SOURCE TEXT:

Importance of Kinescope and Iconoscope

Russian inventor, Vladimir Zworykin invented the cathode-ray tube called the kinescope in 1929. The kinescope tube was sorely needed for television. Zworykin was one of the first to demonstrate a television system with all the features of modern picture tubes.

Zworykin also invented the iconoscope in 1923 - a tube for television transmission used in the first cameras. The iconoscope was later replaced but it laid the foundations for early television cameras.

Vladimir Zworykin - Background

Vladimir Zworykin was born in Murom, 200 miles east of Moscow, and studied electrical engineering at the Imperial Institute of Technology. Boris Rosing, a professor in charge of laboratory projects, tutored Zworykin and introduced his student to his experiments of transmitting pictures by wire. Together they experimented with a very early cathode-ray tube, developed in Germany by Karl Ferdinand Braun.

Rosing and Zworykin exhibited a television system in 1910, using a mechanical scanner in the transmitter and the electronic Braun tube in the receiver.

Rosing disappeared during the Bolshevik Revolution of 1917. Zworykin escaped and briefly studied X-rays under Paul Langevin in Paris, before moving to the United States in 1919, to work at the Westinghouse laboratory in Pittsburgh.

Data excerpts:
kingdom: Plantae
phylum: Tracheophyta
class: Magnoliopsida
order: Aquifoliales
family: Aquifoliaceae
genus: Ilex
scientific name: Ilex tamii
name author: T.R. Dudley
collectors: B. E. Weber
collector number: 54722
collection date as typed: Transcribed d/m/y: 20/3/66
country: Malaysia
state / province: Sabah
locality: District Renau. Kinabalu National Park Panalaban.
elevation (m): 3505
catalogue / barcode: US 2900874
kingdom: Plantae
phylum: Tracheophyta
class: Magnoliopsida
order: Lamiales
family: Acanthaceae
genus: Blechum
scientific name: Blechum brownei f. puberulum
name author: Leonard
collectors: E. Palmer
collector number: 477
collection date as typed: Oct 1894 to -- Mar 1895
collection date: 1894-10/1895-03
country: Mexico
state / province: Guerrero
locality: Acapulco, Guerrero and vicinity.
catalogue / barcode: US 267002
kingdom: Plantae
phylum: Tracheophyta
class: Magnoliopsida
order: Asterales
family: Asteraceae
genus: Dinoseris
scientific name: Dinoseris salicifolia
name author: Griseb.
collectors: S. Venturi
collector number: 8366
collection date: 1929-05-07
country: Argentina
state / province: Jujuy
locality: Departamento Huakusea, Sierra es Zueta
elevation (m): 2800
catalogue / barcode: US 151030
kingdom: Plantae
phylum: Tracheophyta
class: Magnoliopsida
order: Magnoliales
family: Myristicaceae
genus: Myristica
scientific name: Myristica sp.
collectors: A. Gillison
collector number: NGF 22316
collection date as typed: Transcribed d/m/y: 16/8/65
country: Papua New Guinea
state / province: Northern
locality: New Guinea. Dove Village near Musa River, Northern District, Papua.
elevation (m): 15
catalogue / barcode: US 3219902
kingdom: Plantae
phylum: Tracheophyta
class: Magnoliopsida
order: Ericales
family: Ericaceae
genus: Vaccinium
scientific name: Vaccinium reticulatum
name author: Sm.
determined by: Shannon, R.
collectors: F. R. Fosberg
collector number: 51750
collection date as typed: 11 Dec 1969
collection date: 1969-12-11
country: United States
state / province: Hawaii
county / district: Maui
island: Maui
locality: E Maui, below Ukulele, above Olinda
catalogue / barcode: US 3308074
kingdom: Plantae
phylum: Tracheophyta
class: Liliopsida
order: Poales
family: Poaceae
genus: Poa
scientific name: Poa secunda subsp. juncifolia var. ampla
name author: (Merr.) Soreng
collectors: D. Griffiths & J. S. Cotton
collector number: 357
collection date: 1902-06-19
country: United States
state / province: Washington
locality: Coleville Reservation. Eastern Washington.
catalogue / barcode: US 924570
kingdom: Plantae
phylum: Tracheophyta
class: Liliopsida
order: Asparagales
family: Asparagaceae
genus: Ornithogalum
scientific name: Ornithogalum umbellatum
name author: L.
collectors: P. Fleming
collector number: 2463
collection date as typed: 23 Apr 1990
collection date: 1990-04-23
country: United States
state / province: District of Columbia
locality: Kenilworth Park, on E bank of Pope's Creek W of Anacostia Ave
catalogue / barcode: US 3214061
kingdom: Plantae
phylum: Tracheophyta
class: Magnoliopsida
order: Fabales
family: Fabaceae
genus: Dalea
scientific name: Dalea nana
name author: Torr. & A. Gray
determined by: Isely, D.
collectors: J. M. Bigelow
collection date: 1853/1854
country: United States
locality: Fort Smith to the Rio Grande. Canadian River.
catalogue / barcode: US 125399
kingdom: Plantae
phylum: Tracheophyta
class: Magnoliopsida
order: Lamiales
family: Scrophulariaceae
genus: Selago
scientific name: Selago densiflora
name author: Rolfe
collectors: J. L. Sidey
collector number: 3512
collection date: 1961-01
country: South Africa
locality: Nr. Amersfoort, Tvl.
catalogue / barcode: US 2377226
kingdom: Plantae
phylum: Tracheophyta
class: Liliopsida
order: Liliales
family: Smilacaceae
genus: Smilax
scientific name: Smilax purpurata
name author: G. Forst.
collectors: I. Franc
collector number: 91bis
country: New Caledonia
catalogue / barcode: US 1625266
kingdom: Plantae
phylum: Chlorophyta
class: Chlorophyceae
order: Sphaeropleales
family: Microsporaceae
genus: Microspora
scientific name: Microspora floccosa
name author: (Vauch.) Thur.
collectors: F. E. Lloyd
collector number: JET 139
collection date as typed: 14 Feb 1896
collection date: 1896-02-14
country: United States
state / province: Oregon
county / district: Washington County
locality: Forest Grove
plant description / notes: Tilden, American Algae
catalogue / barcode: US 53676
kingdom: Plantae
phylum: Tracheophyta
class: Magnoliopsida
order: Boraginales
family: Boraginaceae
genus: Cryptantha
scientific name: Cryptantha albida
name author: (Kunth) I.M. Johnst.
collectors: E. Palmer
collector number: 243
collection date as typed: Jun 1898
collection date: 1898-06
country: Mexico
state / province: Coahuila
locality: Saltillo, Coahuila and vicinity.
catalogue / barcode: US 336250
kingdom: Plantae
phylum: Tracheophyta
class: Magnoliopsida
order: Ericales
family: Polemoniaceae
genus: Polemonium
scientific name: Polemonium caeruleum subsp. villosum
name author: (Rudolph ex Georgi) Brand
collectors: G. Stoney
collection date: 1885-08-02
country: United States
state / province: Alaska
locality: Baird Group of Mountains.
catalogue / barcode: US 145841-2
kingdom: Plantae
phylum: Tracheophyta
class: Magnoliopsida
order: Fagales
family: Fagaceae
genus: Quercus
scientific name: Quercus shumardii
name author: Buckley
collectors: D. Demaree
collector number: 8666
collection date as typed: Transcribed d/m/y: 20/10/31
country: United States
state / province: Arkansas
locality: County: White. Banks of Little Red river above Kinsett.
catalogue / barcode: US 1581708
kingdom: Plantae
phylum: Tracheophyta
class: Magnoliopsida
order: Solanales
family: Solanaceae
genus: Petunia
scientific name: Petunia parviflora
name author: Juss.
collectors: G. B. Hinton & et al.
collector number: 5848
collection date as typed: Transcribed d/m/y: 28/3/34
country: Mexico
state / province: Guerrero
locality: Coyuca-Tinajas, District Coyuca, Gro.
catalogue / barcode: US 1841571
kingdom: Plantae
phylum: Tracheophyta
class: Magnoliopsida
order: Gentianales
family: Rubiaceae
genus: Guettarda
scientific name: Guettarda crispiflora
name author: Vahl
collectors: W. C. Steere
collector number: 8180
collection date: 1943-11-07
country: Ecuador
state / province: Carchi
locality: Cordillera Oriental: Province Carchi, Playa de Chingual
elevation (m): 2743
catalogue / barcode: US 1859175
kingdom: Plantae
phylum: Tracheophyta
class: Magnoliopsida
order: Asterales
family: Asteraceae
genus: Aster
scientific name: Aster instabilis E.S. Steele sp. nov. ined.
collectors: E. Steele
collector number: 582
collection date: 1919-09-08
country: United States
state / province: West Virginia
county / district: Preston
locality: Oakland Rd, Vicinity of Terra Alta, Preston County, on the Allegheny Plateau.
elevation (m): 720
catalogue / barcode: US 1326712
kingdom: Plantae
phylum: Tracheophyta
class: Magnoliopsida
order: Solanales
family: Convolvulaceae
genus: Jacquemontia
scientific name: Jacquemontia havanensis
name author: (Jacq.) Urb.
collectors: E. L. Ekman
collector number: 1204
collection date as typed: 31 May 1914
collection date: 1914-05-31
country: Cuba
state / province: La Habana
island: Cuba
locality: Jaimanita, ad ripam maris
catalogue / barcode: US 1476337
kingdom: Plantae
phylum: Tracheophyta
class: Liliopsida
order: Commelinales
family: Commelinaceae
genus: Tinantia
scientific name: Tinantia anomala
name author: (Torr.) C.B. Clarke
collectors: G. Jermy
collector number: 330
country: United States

PROBLEMS TO SOLVE:
**1)** Quote the passage on Vladimir Zworykin from "Rosing and Zworykin" to "laboratory in Pittsburgh.".
**2)** Continue the passage on Vladimir Zworykin and early television from the point at which it ends.
The items are not required for any of the work here.

FINAL ANSWERS:
**1)**
Rosing and Zworykin exhibited a television system in 1910, using a mechanical scanner in the transmitter and the electronic Braun tube in the receiver.

Rosing disappeared during the Bolshevik Revolution of 1917. Zworykin escaped and briefly studied X-rays under Paul Langevin in Paris, before moving to the United States in 1919, to work at the Westinghouse laboratory in Pittsburgh.

**2)**
On November 18, 1929, at a convention of radio engineers, Zworykin demonstrated a television receiver containing his kinescope.

Radio Corporation of America

Vladimir Zworykin was transferred by Westinghouse to work for the Radio Corporation of America (RCA) in Camden, New Jersey, as the new director of the Electronic Research Laboratory. RCA owned most of Westinghouse at that time and had just bought the Jenkin's Television Company, makers of mechanical television systems, in order to receive their patents (see C. F. Jenkins).

Zworykin made improvements to his iconoscope, RCA funded his research to the tune of $150,000. The further improvements allegedly used an imaging section which was similar to Philo Farnsworth's patented dissector. Patent litigation forced RCA to start paying Farnsworth royalties.